REQUIRED WORK: A single number is the answer: how many lines of the data hold "Party"?

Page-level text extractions
*** Block opens ***

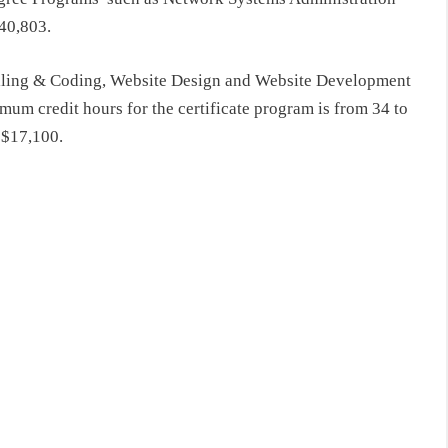
$40,803.
Billing & Coding, Website Design and Website Development
mum credit hours for the certificate program is from 34 to
 $17,100.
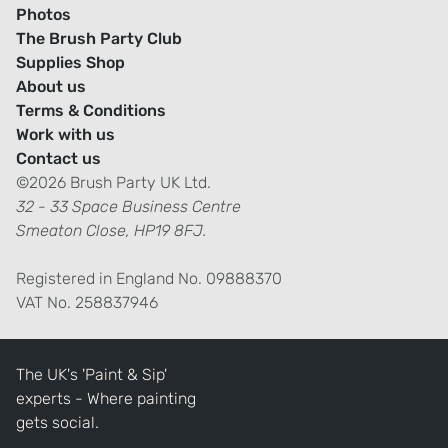
Photos
The Brush Party Club
Supplies Shop
About us
Terms & Conditions
Work with us
Contact us
©2026 Brush Party UK Ltd.
32 - 33 Space Business Centre
Smeaton Close, HP19 8FJ.
Registered in England No. 09888370
VAT No. 258837946
The UK's 'Paint & Sip'
experts - Where painting
gets social.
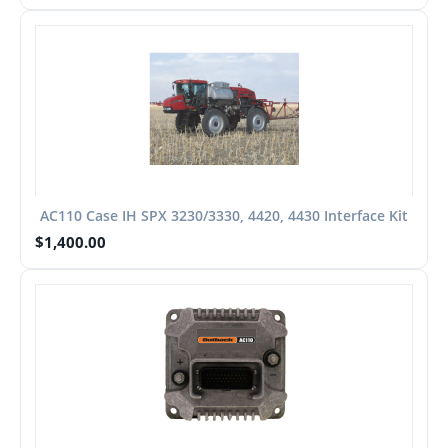
AC110 Case IH SPX 3230/3330, 4420, 4430 Interface Kit
$
1,400.00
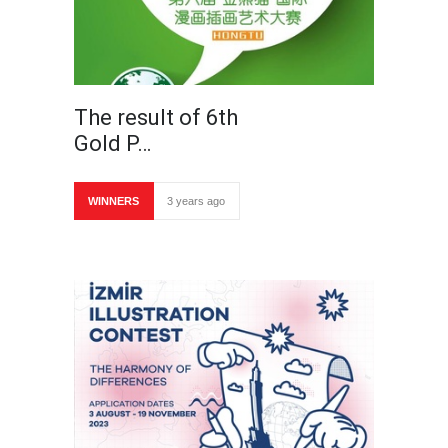
The result of 6th
Gold P…
WINNERS
3 years ago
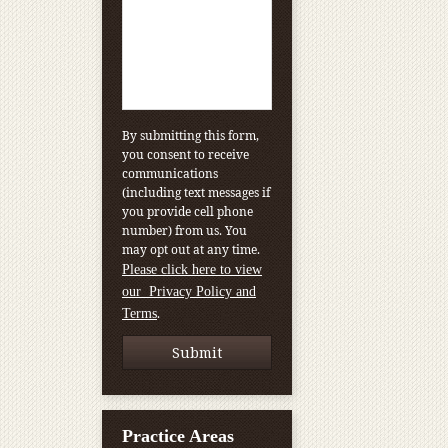
By submitting this form,
you consent to receive
communications
(including text messages if
you provide cell phone
number) from us. You
may opt out at any time.
Please click here to view
our Privacy Policy and
.
Terms
Practice Areas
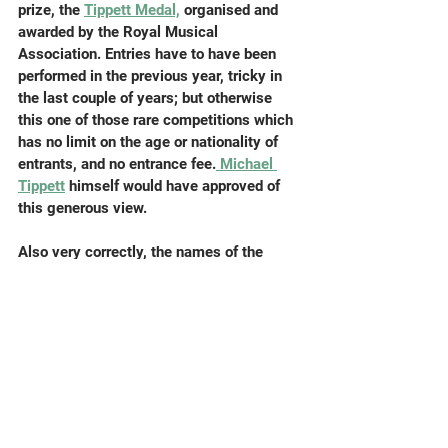
prize, the 
Tippett Medal,
 organised and 
awarded by the Royal Musical 
Association. Entries have to have been 
performed in the previous year, tricky in 
the last couple of years; but otherwise 
this one of those rare competitions which 
has no limit on the age or nationality of 
entrants, and no entrance fee.
 Michael 
Tippett
 himself would have approved of 
this generous view.
Also very correctly, the names of the 
composers were anonymised when the 
jury members read them. So (54 scores 
later) it was a particular pleasure to learn 
that the outstanding winner, an 
abbreviated 50-minute version of King 
Lear for two singers and ensemble, had 
been written by a mightily important 
university composer, 
John Casken
. I hope 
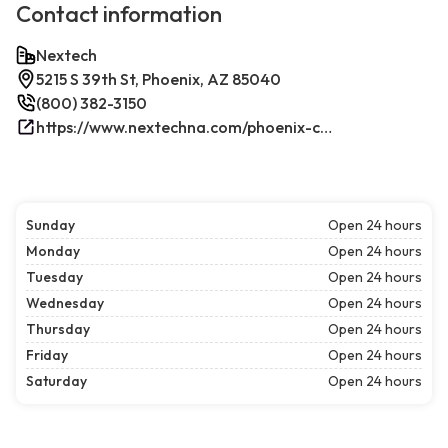
Contact information
Nextech
5215 S 39th St, Phoenix, AZ 85040
(800) 382-3150
https://www.nextechna.com/phoenix-commercial-hvac-refrigeration/
Sunday
Open 24 hours
Monday
Open 24 hours
Tuesday
Open 24 hours
Wednesday
Open 24 hours
Thursday
Open 24 hours
Friday
Open 24 hours
Saturday
Open 24 hours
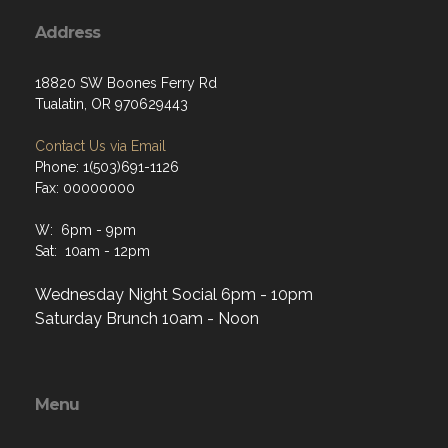
Address
18820 SW Boones Ferry Rd
Tualatin, OR 970629443
Contact Us via Email
Phone: 1(503)691-1126
Fax: 00000000
W: 6pm - 9pm
Sat: 10am - 12pm
Wednesday Night Social 6pm - 10pm
Saturday Brunch 10am - Noon
Menu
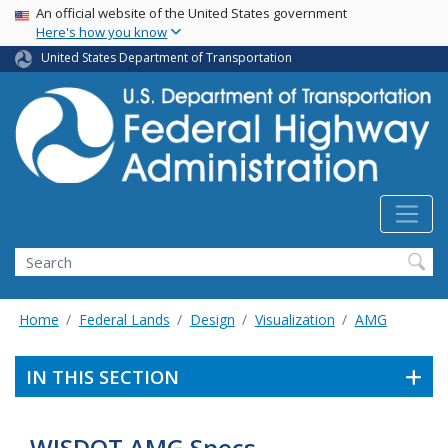
USA Banner
Skip
An official website of the United States government
Here's how you know
to
main
United States Department of Transportation
content
Search
Home
Federal Lands
Design
Visualization
AMG
IN THIS SECTION
WISDOT AMG Specs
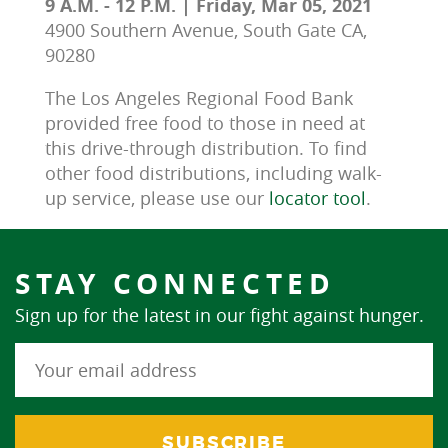
9 A.M. - 12 P.M. | Friday, Mar 05, 2021
4900 Southern Avenue, South Gate CA,
90280
The Los Angeles Regional Food Bank 
provided free food to those in need at 
this drive-through distribution. To find 
other food distributions, including walk-
up service, please use our 
locator tool
.
STAY CONNECTED
Sign up for the latest in our fight against hunger.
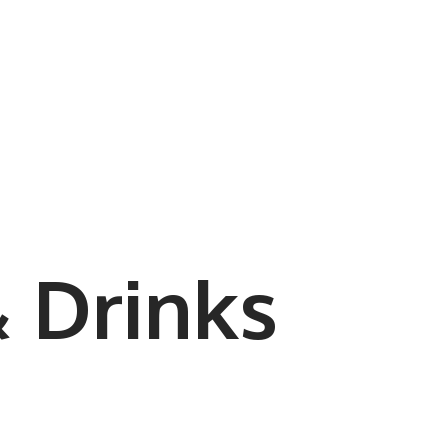
 Drinks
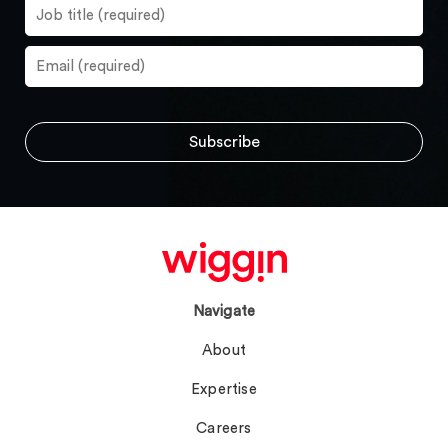
Navigate
About
Expertise
Careers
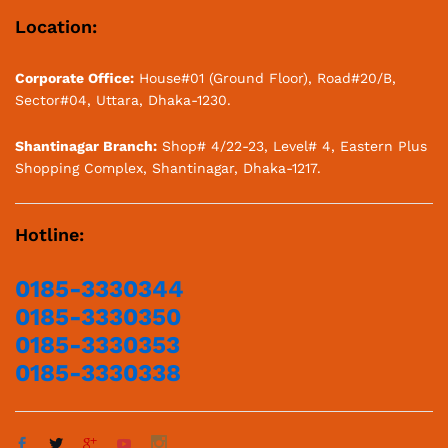
Location:
Corporate Office:
House#01 (Ground Floor), Road#20/B,
Sector#04, Uttara, Dhaka-1230.
Shantinagar Branch:
Shop# 4/22-23, Level# 4, Eastern Plus
Shopping Complex, Shantinagar, Dhaka-1217.
Hotline:
0185-3330344
0185-3330350
0185-3330353
0185-3330338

*** Block closes ***

RESULT OF THIS TASK: 2